Happily, to replace their signatures and preserve entire the mysterious number three hundred and eighteen, the expedient was tried of laying the book, in which the acts were divided into sessions, on the tomb of Chrysanthus and Mysonius, who had died while the council was in session; the night was passed in prayer and the next morning it was found that these two bishops had signed.

It was by an expedient nearly similar, that the fathers of the same council distinguished the authentic from the apocryphal books of Scripture. Having placed them altogether upon the altar, the apocryphal books fell to the ground of themselves.

Two other councils, assembled by the emperor Constantine, in the year 359, the one, of upwards of four hundred bishops, at Rimini, the other, of more than a hundred and fifty, at Seleucia; after long debates, rejected the word consubstantial, already condemned, as we have before said, by a Council of Antioch. But these councils are recognized only by the Socinians.

The Nicene fathers had been so much occupied with the consubstantiality of the Son, that they had made no mention of the church in their symbol, but contented themselves with saying, "We also believe in the Holy Ghost." This omission was supplied in the second general council, convoked at Constantinople, in 381, by Theodosius. The Holy Ghost was there declared to be the Lord and giver of life, proceeding from the Father, who with the Father and Son is worshipped and glorified, who spake by the prophets. Afterwards the Latin church would have the Holy Ghost proceed from the Son also; and the "filioque" was added to the symbol: first in Spain, in 447; then in France, at the Council of Lyons, in 1274; and lastly at Rome, notwithstanding the complaints made by the Greeks against this innovation.

The divinity of Jesus being once established, it was natural to give to his mother the title of Mother of God. However, Nestorius, patriarch of Constantinople, maintained in his sermons that this would be justifying the folly of the Pagans, who gave mothers to their gods. Theodosius the younger, to have this great question decided, assembled the third general council at Ephesus, in the year 431, and in it Mary was acknowledged to be the mother of God.

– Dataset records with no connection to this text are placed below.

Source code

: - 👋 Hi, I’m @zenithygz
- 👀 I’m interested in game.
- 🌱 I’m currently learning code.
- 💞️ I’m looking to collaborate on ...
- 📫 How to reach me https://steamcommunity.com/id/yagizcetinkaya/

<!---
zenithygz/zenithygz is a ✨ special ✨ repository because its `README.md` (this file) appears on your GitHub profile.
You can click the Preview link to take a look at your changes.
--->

Another heresy of Nestorius, likewise condemned at Ephesus, was that of admitting two persons in Jesus. Nevertheless, the patriarch Photius subsequently acknowledged two natures in Jesus. A monk named Eutyches, who had already exclaimed loudly against Nestorius, affirmed, the better to contradict them both, that Jesus had also but one nature. But this time the monk was wrong; although, in 449, his opinion had been maintained by blows in a numerous council at Ephesus. Eutyches was nevertheless anathematized, two years afterwards, by the fourth general council, held under the emperor Marcian at Chalcedon, in which two natures were assigned to Jesus.

It was still to be determined, with one person and two natures, how many wills Jesus was to have. The fifth general council, which in the year 553 quelled, by Justinian's order, the contentions about the doctrine of three bishops, had no leisure to settle this important point. It was not until the year 680 that the sixth general council, also convened at Constantinople by Constantine Pogonatus, informed us that Jesus had precisely two wills. This council, in condemning the Monothelites, who admitted only one, made no exception from the anathema in favor of Pope Honorius I., who, in a letter given by Baronius, had said to the patriarch of Constantinople:

"We confess in Jesus Christ one only will. We do not see that either the councils or the Scriptures authorize us to think otherwise. But whether, from the works of divinity and of humanity which are in him, we are to look for two operations, is a point of little importance, and one which I leave it to the grammarians to decide."

Thus, in this instance, with God's permission, the account between the Greek and Latin churches was balanced. As the patriarch Nestorius had been condemned for acknowledging two persons in Jesus, so Pope Honorius was now condemned for admitting but one will in Jesus.